Reminders of Peoples Past – 02 – Henry Miller

Lt Henry Miller and the First Settlers memorial at Redcliffe

On 24th September 1824 the brig Amity, under the direction of NSW Surveyor General Lt John Oxley, brought officials, soldiers, their wives and children, and 29 convicts to Redcliffe to set up Moreton Bay’s first penal settlement, with Lt Henry Miller as its first Commandant. Fresh from fighting in the Napoleonic Wars with the 40th Regiment of Foot, Lt Miller was accompanied by his wife and family. The Moreton Bay penal colony was initially very primitive. There were no buildings, except huts. The only link to civilisation was the occasional arrival of a ship from Sydney into Moreton Bay (for no ship in that time had ever entered the Brisbane River). It was in these surroundings that Miller’s wife gave birth to a son, who was afterwards christened Charles Moreton Miller, the first European child born at Moreton Bay and the first Queenslander.

The settlement progressed well with temporary huts being built for the soldiers, their wives and children, and the convicts. Gardens were dug and vegetables planted. However the death of Private Felix O’Neill in March 1825 combined with Aboriginal attacks, hordes of mosquitoes and the lack of safe anchorage facilities, led to the settlement being moved in the middle of 1825 from Redcliffe up the Brisbane River to a site recommended by John Oxley.

When the decision was made to relocate the settlement, Redcliffe was deserted and remained so until the 1860s when the area was declared an agricultural reserve. The land was used for dairying, sugarcane, wheat, cotton, beef, honey, cattle feed, oranges and potatoes.

Reminders of Peoples Past – 01 – John Oxley

John Oxley and his memorial at Redcliffe

21 years after Matthew Flinders’ journey to Moreton Bay, Surveyor John Oxley was dispatched from Sydney in the Mermaid in November 1823 to find s spot for a new penal depot. When he cast anchor at Point Skirmish on Bribie Island on 29th November, he was surprised to be met by a white man, Thomas Pamphlett, who was living with the natives there.

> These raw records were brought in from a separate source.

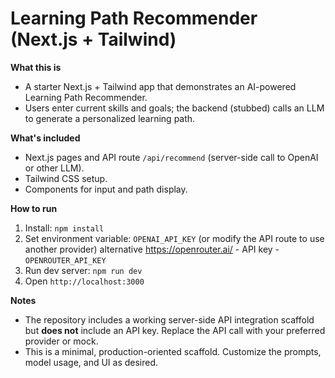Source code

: # Learning Path Recommender (Next.js + Tailwind)

**What this is**
- A starter Next.js + Tailwind app that demonstrates an AI-powered Learning Path Recommender.
- Users enter current skills and goals; the backend (stubbed) calls an LLM to generate a personalized learning path.

**What's included**
- Next.js pages and API route `/api/recommend` (server-side call to OpenAI or other LLM).
- Tailwind CSS setup.
- Components for input and path display.

**How to run**
1. Install: `npm install`
2. Set environment variable: `OPENAI_API_KEY` (or modify the API route to use another provider)
   alternative https://openrouter.ai/ -  API key - `OPENROUTER_API_KEY`
4. Run dev server: `npm run dev`
5. Open `http://localhost:3000`

**Notes**
- The repository includes a working server-side API integration scaffold but **does not** include an API key. Replace the API call with your preferred provider or mock.
- This is a minimal, production-oriented scaffold. Customize the prompts, model usage, and UI as desired.
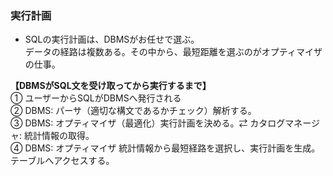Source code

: ### 実行計画
- SQLの実行計画は、DBMSがお任せで選ぶ。  
データの経路は複数ある。その中から、最短距離を選ぶのがオプティマイザの仕事。  
  
**【DBMSがSQL文を受け取ってから実行するまで】**  
① ユーザーからSQLがDBMSへ発行される  
② DBMS: パーサ（適切な構文であるかチェック）解析する。  
③ DBMS: オプティマイザ（最適化）実行計画を決める。⇄ カタログマネージャ: 統計情報の取得。  
④ DBMS: オプティマイザ 統計情報から最短経路を選択し、実行計画を生成。テーブルへアクセスする。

(With John Finnegan, Richard Parsons and John Thompson, Pamphlett had set out from Port Jackson for the Five Islands [Illawarra] to cut cedar. Blown north by a storm in which Thompson died, the boat was wrecked on the outer shore of Moreton Island. After some hardships, mitigated by help from Aborigines, they crossed to the mainland. Believing themselves south of Sydney they had sought a northward route homewards. Aborigines again helped them with food and directions during which they had crossed a large river.)

On the day following Oxley’s meeting with Thomas Pamphlett at Bribie, John Finnegan returned to Point Skirmish from a hunting trip, and on 1st December accompanied Oxley and his crew in the Mermaid when they set sail to explore Moreton Bay further. Oxley landed at Redcliffe Point on December 2nd 1823. This he chose as the site for the new penal depot as there was plenty of fresh water, fertile soil and plenty of timber for building.

Oxley also explored the inlet to the north of Redcliffe Point which he named Deception Bay (Oxley originally thought the bay was a river which he named Pumice Stone River. Later, when he discovered his mistake, he changed the name to Deception Bay.)

As well as exploring the western part of Moreton bay, Oxley sailed 80 kilometres up the river that Pamphlett had described (and which Flinders had missed). This he named the Brisbane River in honour of the NSW Governor Brisbane, who had sent him on this mission.